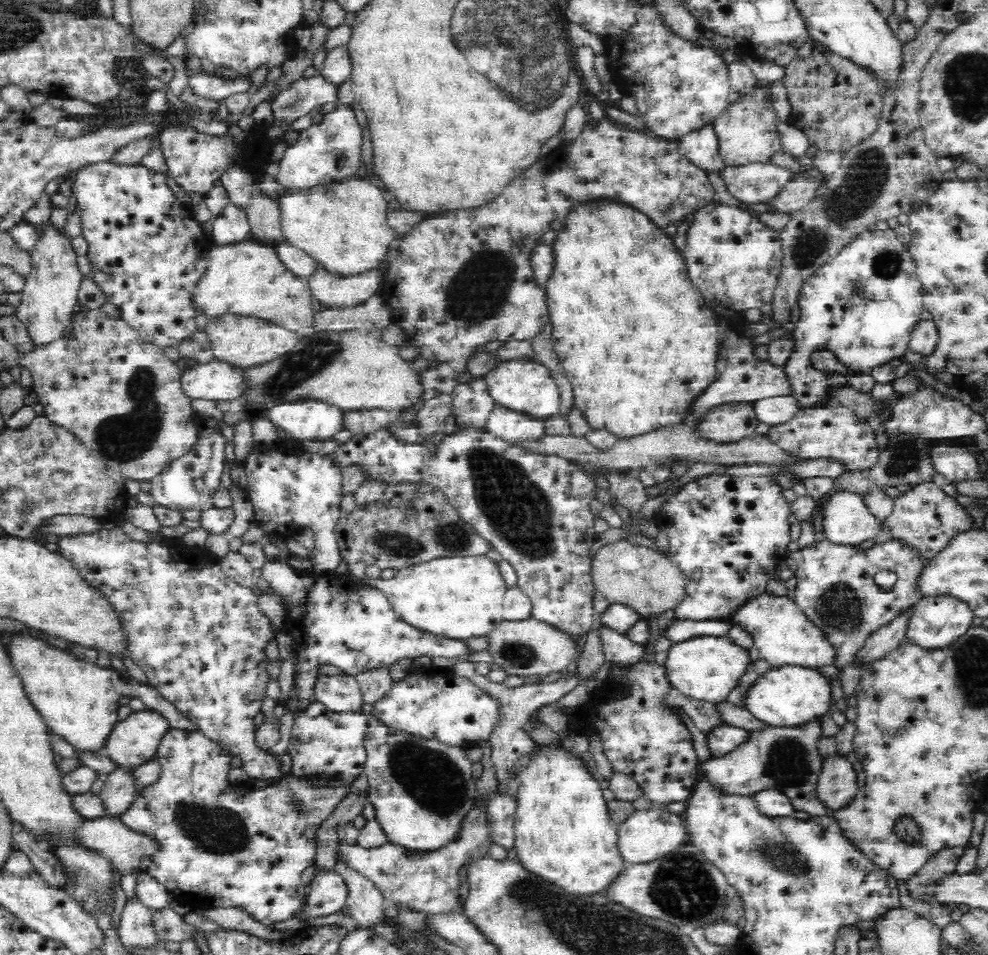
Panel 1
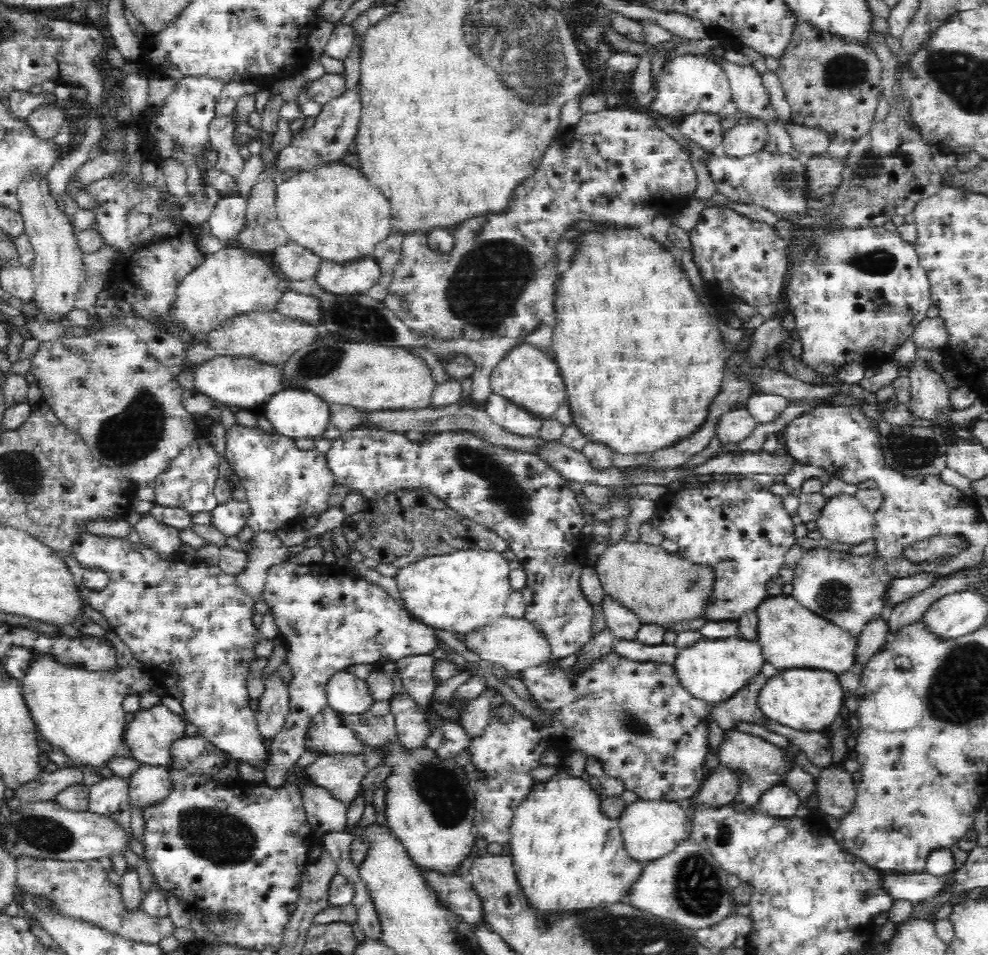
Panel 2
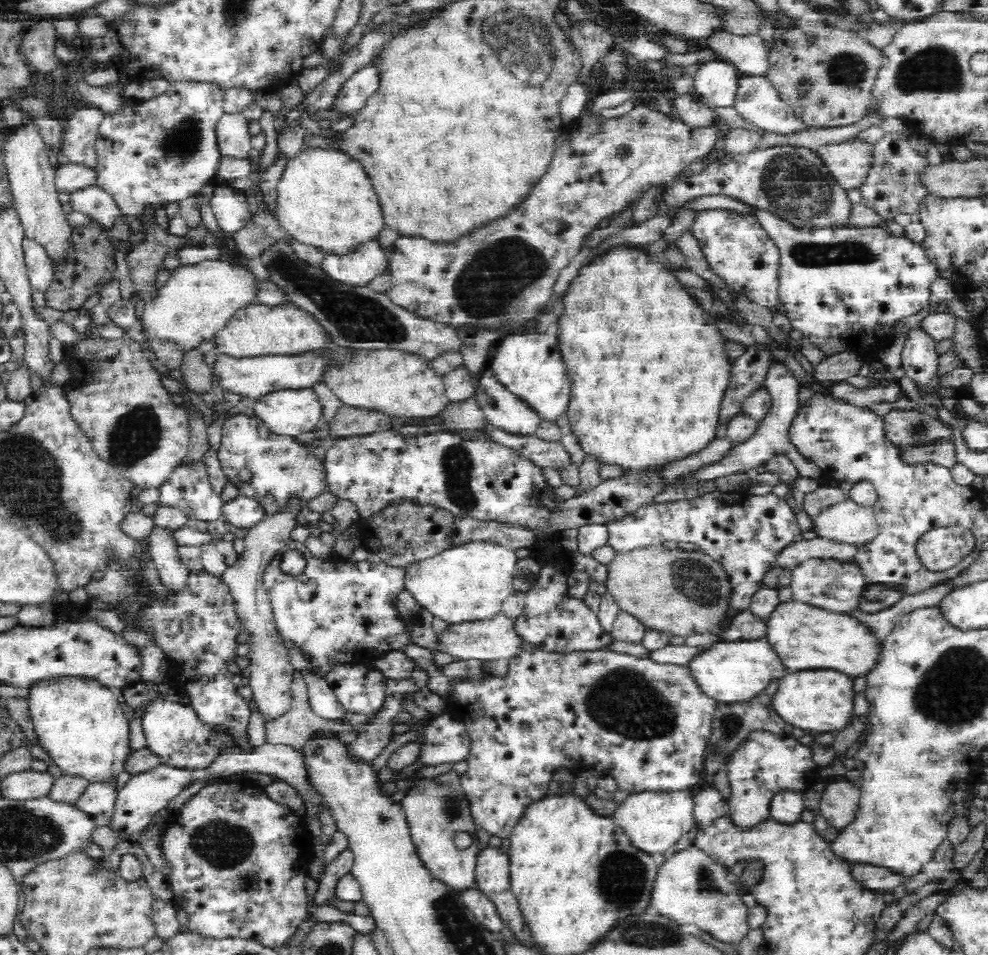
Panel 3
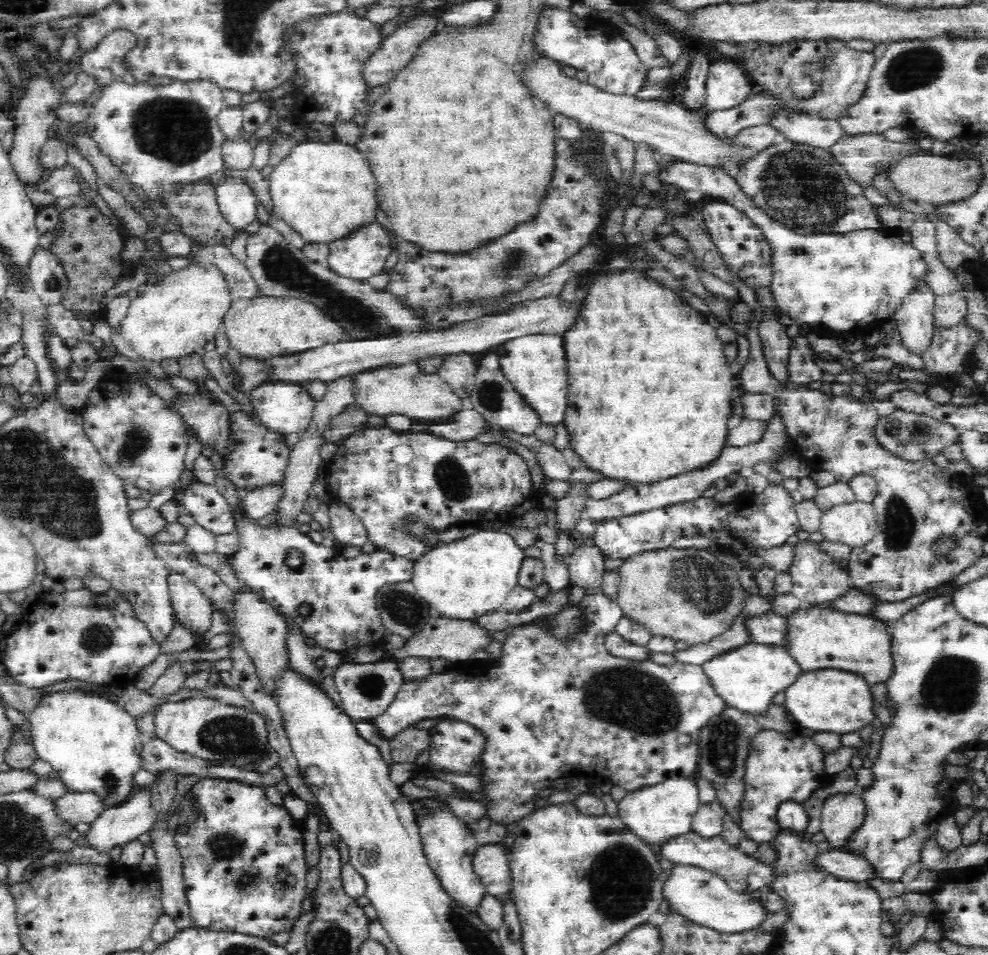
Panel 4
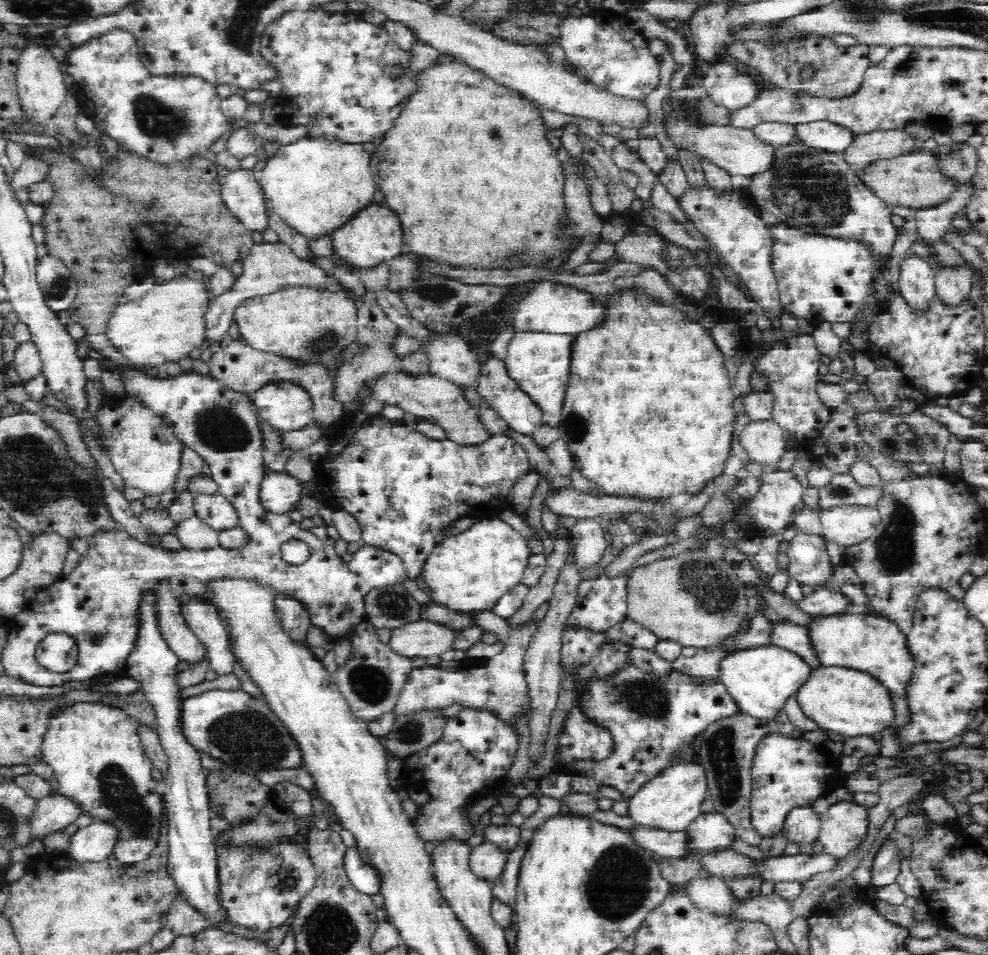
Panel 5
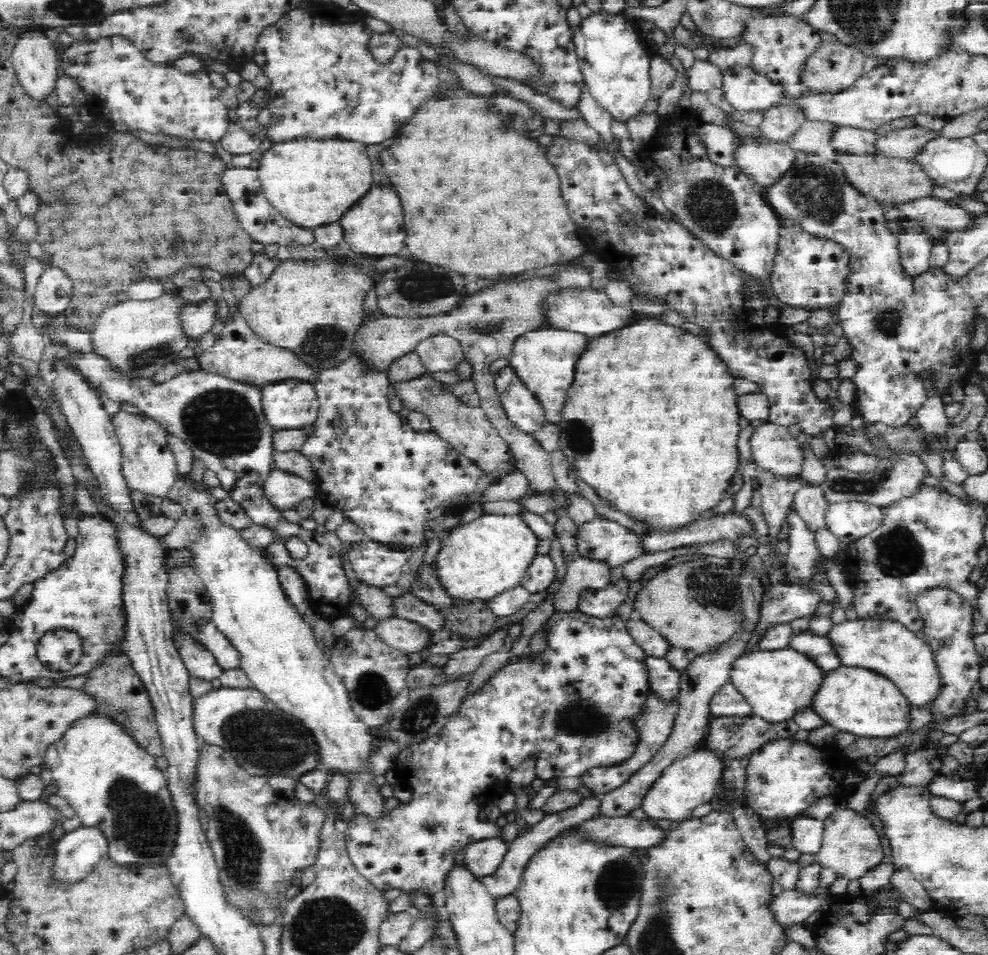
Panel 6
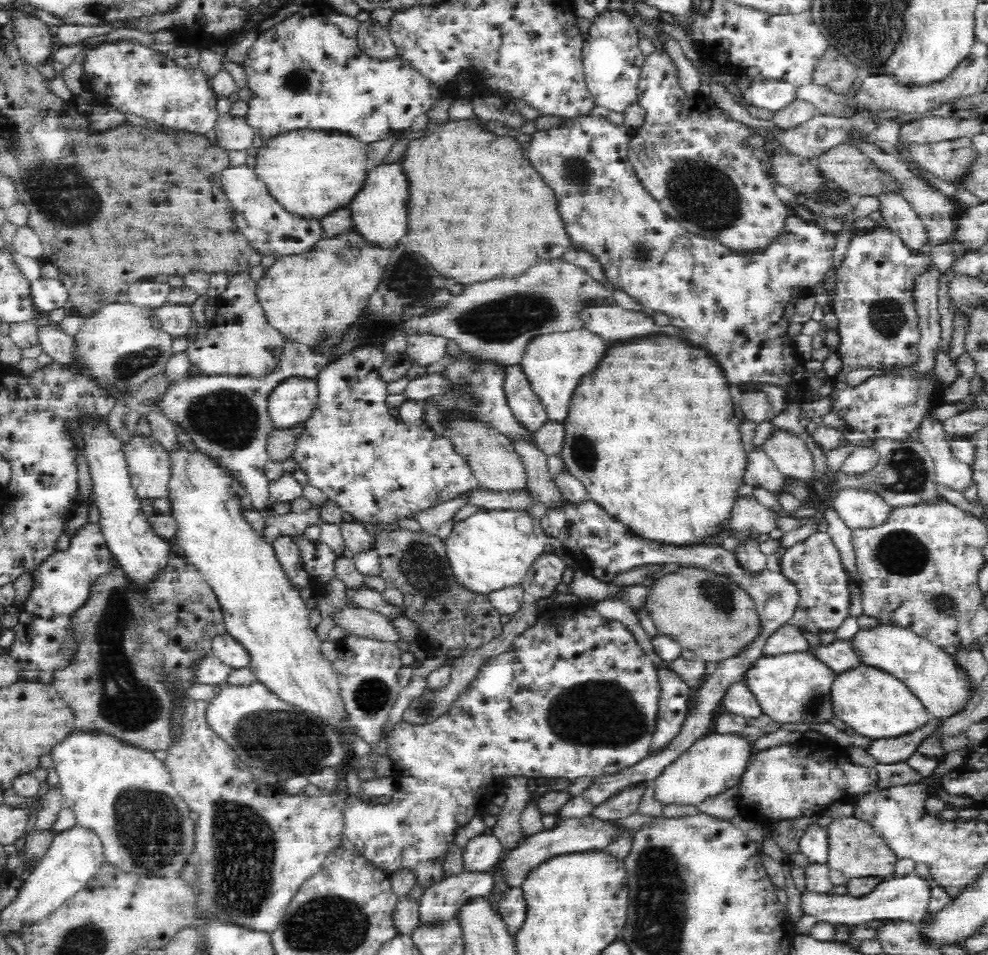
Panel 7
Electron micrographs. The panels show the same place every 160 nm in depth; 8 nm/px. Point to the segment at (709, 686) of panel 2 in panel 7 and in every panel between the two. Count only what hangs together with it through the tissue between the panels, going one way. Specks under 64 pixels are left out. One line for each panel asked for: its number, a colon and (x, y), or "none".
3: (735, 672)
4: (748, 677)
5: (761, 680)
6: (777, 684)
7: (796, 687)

# # # #

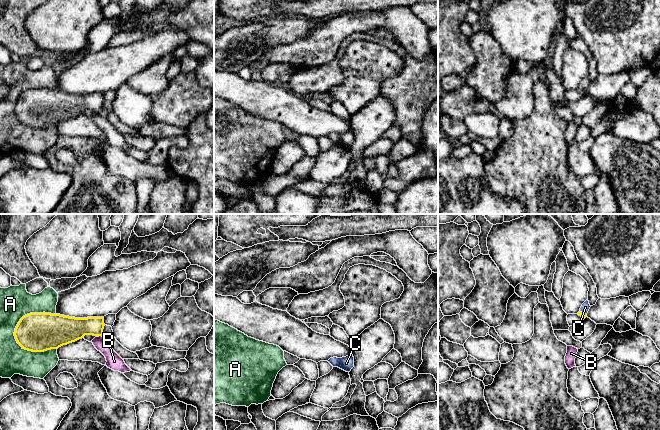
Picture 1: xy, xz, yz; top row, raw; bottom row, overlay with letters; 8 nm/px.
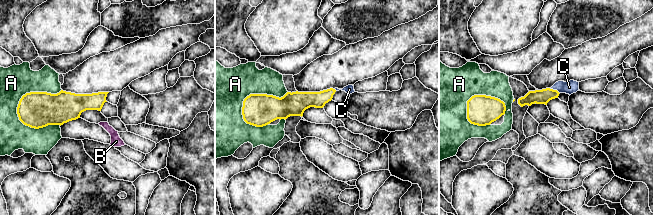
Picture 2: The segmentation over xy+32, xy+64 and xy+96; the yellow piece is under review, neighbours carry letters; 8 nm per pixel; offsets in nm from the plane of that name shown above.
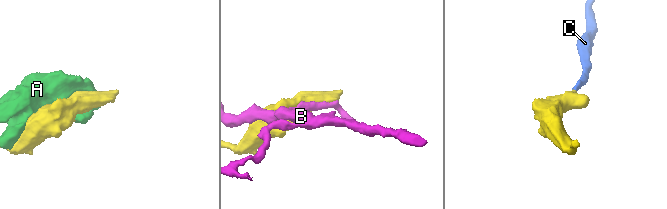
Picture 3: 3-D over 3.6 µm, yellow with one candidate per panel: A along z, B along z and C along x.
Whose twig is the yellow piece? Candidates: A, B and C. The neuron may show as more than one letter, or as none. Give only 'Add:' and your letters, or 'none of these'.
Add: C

# # # #

§ TASK REQUIREMENTS
Copy each line above that contains the string "Picture".

§ RESPONSE TO THE TASK
Picture 1: xy, xz, yz; top row, raw; bottom row, overlay with letters; 8 nm/px.
Picture 2: The segmentation over xy+32, xy+64 and xy+96; the yellow piece is under review, neighbours carry letters; 8 nm per pixel; offsets in nm from the plane of that name shown above.
Picture 3: 3-D over 3.6 µm, yellow with one candidate per panel: A along z, B along z and C along x.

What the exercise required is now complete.